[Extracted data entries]
----------------------------------------

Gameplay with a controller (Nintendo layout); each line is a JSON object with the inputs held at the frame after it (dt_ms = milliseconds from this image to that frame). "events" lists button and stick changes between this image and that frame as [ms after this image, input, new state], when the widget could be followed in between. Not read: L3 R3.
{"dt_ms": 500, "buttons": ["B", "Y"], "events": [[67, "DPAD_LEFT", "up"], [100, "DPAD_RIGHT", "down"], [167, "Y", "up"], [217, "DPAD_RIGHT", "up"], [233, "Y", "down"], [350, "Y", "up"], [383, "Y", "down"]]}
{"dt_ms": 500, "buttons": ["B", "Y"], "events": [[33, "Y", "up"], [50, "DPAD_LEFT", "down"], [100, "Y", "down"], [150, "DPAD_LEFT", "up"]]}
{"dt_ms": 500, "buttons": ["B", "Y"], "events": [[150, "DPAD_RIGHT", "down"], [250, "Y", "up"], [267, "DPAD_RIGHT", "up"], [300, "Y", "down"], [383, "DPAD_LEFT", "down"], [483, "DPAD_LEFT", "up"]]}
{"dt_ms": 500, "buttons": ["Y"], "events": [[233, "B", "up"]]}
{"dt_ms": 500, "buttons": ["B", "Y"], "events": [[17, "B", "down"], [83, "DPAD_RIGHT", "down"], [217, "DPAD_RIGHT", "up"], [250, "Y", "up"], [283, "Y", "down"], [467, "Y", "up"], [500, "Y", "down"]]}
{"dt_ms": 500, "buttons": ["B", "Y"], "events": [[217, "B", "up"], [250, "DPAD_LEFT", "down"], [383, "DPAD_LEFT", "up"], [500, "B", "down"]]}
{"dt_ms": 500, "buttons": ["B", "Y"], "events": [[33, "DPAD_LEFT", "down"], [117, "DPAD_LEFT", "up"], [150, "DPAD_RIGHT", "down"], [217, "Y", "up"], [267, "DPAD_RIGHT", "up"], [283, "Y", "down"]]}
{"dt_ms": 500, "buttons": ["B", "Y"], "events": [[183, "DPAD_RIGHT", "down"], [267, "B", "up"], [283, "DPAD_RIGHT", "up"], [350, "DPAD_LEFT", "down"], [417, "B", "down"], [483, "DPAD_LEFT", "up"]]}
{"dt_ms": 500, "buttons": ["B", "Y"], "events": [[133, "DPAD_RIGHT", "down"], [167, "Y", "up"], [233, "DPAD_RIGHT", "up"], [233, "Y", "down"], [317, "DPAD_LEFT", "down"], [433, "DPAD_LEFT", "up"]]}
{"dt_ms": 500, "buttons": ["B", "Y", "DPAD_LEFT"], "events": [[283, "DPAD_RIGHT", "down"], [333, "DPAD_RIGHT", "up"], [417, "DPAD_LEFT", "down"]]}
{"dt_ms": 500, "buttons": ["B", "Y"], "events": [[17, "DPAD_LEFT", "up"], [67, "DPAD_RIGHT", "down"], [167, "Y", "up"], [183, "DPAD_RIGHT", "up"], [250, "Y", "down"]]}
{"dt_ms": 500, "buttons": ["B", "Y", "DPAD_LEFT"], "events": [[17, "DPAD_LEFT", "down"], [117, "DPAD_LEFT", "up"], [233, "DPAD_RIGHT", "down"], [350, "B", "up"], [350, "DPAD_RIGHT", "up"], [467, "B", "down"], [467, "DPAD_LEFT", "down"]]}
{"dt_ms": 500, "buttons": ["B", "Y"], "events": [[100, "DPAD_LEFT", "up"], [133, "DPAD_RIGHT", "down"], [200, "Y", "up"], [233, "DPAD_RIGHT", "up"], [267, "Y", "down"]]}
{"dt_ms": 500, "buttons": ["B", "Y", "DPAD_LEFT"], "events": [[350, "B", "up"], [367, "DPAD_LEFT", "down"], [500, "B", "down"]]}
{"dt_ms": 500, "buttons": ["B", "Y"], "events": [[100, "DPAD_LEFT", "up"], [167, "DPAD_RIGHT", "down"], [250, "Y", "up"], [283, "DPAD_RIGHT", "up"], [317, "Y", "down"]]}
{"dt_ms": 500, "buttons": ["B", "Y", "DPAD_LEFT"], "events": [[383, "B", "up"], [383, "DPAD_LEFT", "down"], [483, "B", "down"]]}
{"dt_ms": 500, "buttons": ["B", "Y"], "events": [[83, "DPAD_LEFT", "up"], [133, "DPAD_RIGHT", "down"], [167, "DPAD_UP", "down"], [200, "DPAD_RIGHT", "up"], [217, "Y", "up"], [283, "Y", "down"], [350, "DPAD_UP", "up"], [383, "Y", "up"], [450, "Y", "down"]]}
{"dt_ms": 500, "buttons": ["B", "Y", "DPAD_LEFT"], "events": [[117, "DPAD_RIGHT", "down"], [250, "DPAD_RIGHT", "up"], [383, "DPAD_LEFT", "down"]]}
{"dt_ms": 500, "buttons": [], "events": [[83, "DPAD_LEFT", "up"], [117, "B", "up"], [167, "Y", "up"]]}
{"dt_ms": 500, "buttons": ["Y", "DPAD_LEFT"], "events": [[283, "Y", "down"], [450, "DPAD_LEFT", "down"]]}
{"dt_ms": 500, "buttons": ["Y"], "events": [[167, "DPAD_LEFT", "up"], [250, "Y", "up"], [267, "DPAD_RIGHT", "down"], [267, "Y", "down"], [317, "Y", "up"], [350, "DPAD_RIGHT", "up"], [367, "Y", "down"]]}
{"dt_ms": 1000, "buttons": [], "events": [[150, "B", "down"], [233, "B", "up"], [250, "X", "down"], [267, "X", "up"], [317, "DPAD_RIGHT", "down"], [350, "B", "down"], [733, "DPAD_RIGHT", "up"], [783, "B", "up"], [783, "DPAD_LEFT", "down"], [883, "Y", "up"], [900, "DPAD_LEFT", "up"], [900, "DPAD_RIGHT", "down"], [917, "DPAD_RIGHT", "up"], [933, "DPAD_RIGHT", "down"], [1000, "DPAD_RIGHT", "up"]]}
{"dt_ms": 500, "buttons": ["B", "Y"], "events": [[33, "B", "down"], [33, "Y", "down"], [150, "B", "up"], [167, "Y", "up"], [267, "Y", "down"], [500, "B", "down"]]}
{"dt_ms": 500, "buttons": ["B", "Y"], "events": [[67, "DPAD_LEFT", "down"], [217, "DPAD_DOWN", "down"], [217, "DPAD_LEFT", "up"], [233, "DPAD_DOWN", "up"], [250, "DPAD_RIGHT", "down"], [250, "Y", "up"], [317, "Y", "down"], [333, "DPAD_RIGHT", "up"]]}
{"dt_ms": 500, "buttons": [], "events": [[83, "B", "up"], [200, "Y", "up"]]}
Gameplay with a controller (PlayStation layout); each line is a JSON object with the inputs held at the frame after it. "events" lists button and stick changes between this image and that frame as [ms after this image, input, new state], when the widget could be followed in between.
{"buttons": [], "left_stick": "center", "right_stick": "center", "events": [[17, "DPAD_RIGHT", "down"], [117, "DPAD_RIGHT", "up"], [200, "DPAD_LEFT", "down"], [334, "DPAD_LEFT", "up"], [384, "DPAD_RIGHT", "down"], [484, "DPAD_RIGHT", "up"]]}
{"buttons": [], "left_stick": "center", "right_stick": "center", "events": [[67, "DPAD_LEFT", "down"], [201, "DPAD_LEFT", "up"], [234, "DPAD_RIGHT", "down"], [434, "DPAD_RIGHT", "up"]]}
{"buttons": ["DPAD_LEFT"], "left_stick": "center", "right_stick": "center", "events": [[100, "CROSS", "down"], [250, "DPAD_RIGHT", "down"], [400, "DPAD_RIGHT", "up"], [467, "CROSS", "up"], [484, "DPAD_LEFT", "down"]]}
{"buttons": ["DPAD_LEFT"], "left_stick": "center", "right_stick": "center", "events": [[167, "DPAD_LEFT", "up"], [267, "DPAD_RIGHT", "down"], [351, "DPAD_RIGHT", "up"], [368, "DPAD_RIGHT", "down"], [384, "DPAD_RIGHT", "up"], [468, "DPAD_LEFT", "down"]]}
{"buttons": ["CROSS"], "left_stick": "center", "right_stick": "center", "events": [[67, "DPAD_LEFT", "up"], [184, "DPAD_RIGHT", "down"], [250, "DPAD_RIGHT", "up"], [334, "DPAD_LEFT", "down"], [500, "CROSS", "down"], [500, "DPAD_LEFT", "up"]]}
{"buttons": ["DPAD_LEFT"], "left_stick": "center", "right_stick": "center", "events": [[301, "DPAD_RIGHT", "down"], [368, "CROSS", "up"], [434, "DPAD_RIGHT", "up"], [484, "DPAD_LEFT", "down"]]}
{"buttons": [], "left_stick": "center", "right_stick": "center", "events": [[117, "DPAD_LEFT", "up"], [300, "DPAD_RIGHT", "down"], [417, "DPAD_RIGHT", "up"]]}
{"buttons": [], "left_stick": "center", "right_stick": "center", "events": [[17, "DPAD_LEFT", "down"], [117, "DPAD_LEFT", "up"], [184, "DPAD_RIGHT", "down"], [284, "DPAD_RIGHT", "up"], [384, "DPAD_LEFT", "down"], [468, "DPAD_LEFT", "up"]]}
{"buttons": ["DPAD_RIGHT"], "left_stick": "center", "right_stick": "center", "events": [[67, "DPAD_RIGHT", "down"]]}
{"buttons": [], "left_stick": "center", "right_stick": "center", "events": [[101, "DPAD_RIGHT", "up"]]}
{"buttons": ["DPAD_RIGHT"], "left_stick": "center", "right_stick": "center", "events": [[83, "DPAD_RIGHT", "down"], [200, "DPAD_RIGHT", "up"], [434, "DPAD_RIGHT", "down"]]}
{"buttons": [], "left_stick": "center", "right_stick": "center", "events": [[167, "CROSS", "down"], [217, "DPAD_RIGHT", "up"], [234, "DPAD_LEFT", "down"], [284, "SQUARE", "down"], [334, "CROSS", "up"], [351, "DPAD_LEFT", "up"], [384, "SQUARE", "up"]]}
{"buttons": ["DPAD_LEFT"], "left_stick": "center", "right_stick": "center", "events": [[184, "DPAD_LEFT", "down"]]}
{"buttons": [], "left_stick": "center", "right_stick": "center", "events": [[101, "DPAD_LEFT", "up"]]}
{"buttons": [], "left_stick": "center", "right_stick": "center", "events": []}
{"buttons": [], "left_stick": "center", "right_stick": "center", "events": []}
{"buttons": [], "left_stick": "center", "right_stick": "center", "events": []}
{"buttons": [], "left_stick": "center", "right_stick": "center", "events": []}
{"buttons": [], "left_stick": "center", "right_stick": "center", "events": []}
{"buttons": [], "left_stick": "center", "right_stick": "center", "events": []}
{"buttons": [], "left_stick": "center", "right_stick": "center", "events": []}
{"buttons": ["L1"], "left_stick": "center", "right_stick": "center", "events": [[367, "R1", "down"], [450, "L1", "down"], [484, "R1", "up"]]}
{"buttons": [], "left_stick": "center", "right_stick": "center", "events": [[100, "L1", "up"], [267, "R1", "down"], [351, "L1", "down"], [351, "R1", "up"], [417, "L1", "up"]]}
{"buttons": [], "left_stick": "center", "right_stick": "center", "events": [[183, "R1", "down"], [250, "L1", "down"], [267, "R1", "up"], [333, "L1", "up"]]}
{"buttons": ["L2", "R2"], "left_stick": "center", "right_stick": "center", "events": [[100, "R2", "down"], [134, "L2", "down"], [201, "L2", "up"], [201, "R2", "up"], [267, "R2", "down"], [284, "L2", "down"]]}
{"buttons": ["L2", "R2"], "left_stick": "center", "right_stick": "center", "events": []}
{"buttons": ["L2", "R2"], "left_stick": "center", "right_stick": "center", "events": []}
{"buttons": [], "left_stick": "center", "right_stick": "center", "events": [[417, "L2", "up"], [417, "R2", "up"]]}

----------------------------------------

**Exercise directions:**
Lines holding the word "between" are the answer; copy every one from the records above.

**Result:**
Gameplay with a controller (Nintendo layout); each line is a JSON object with the inputs held at the frame after it (dt_ms = milliseconds from this image to that frame). "events" lists button and stick changes between this image and that frame as [ms after this image, input, new state], when the widget could be followed in between. Not read: L3 R3.
Gameplay with a controller (PlayStation layout); each line is a JSON object with the inputs held at the frame after it. "events" lists button and stick changes between this image and that frame as [ms after this image, input, new state], when the widget could be followed in between.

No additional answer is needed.